Mardi Gras was first celebrated in New Orleans, Louisiana, in 1827 when a group of young men returned from a trip to Paris and introduced the French carnival idea. Mardi Gras is always on the Tuesday (Shrove Tuesday) before Ash Wednesday, the day that marks the beginning of the Lenten season. Mardi Gras means 'Fat Tuesday' from the custom of using all the fats in the home before Lent. The term was first used in America in 1699 by the French explorer Pierre le Moyne, Sieur d'Iberville, who gave the name Pointe du Mari Gras to a spot on the Mississippi River, to commemorate the traditional pre-Lenten observance in France. Famous Mardi Gras carnivals outside France and New Orleans are held in Rio de Janeiro and Sydney.

Holidays

Feast day of St. Alnoth, St. Herefrith of Louth, and St. Leander of Seville.

Dominican Republic: Independence Day.

Events

1801 - The District of Columbia was placed under the jurisdiction of Congress.

1879 - American chemists Ira Remsen and Constantine Fahlberg announced their discovery of saccharin.

1883 - Oscar Hammerstein of New York City patented the first practical cigar-rolling machine.

1897 - Great Britain agreed to United States arbitration in a border dispute between Venezuela and British Guiana, defusing a diplomatic crisis.

1922 - The 19th Amendment to the Constitution of the United States of America, providing for female suffrage, was unanimously declared constitutional.

1933 - The burning down of the Reichstag building in Berlin offered the Nazis, who blamed the Communists, the opportunity to suspend personal liberty.

1939 - The U.S. Supreme Court outlawed sit-down strikes.

1974 - "People" magazine debuted.

1991 - President George Bush declared the end of the Gulf War. Kuwait was declared liberated.

1997 - Divorce became legal in Ireland; it had been the only nation in Europe in which divorce was illegal.

2002 - A Muslim mob attacks a train a few minutes after it leaves the Godhra railway station, killing at least 59 Hindu pilgrims returning from Ayodhya.

2005 - Pre-pay price capping on the Transport for London oyster card is introduced.

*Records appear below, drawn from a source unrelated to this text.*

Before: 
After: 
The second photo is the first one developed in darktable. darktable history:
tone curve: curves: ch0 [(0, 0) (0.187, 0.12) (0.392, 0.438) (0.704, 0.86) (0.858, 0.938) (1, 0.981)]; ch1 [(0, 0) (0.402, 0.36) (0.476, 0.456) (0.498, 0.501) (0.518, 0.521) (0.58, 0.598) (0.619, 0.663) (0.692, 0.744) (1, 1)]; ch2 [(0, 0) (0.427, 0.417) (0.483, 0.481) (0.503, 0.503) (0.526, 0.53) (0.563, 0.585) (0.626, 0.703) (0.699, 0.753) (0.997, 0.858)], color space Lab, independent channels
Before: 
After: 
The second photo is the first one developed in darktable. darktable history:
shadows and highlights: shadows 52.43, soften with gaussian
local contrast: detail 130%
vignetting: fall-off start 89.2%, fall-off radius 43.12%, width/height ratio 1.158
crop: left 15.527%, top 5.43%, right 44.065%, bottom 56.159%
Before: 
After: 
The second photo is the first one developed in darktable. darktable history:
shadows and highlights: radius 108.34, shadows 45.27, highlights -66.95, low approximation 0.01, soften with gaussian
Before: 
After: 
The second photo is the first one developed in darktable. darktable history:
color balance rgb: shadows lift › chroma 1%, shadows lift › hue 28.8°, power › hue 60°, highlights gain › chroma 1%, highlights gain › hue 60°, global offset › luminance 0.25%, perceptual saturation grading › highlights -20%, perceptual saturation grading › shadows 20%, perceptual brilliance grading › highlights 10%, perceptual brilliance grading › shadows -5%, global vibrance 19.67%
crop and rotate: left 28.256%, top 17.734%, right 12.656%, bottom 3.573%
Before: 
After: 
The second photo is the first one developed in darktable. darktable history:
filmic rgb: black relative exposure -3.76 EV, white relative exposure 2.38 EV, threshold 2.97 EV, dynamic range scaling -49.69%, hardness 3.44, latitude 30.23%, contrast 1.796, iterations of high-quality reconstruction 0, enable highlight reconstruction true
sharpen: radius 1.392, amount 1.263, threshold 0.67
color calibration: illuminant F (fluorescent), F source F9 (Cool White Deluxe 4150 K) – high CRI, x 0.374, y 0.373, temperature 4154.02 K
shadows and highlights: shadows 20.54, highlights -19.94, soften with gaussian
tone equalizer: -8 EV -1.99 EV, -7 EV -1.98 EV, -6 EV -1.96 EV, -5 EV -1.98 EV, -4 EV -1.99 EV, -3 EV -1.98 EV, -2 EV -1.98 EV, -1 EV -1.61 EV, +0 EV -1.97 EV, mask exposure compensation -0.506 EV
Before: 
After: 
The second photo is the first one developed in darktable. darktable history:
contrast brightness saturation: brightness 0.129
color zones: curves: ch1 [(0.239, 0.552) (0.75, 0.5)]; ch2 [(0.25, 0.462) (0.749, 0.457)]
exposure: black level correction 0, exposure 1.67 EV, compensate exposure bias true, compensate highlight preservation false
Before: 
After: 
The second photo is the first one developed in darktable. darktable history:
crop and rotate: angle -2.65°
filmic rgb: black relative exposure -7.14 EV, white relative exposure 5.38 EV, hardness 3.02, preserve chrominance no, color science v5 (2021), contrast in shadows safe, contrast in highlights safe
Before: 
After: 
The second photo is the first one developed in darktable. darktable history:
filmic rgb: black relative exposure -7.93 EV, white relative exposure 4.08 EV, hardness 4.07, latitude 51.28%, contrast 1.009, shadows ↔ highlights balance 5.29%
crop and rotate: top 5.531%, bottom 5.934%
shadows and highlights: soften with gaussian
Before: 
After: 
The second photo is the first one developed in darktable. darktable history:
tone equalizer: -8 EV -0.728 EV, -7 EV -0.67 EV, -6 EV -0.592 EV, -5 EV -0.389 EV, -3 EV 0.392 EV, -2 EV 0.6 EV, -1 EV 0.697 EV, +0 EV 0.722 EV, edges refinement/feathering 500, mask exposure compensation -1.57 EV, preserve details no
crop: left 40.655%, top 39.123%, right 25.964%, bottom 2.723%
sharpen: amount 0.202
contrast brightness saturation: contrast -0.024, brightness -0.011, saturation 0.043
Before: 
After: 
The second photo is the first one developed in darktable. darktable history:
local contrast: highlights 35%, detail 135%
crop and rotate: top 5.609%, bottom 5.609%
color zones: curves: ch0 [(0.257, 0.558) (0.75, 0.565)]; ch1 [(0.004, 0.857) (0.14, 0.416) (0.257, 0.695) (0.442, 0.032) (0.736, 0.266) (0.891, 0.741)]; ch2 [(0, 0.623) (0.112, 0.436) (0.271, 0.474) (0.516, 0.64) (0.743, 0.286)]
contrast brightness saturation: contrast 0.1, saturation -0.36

2007 - The general strike against Lansana Conté in Guinea ends.

Births

274 - Constantine, Roman emperor.

1807 - Henry Wadsworth Longfellow, American poet.

1886 - Hugo Black, American politician and Supreme Court associate justice.

1902 - John Steinbeck, American writer.

1932 - Elizabeth Taylor, American Academy Award-winning actress.

1934 - Ralph Nader, American consumer activist.

1959 - Johnny Van Zant, American Southern rock vocalist.

1964 - Todd Bodine, race car driver born in Chemung, New York.

1973 - Ali Tabatabaee, one of two main vocalists in the band Zebrahead.

Deaths

1936 - Ivan Pavlov, Russian physiologist, psychologist, and physician, awarded the Nobel Prize in Physiology or Medicine in 1904.

1989 - Konrad Lorenz, Austrian zoologist, credited for establishing the science of ethology.

1998 - George H. Hitchings, American scientist, recipient of the 1988 Nobel Prize in Physiology or Medicine.

2003 - Fred Rogers, the host of TV's "Mr. Rogers' Neighborhood."

2006 - Otis Chandler, best known as the publisher of the Los Angeles Times between 1960 and 1980.

2007 - Bobby Rosengarden, jazz drummer, percussionist, and bandleader.

2008 - William F. Buckley, Jr., an American author and conservative commentator.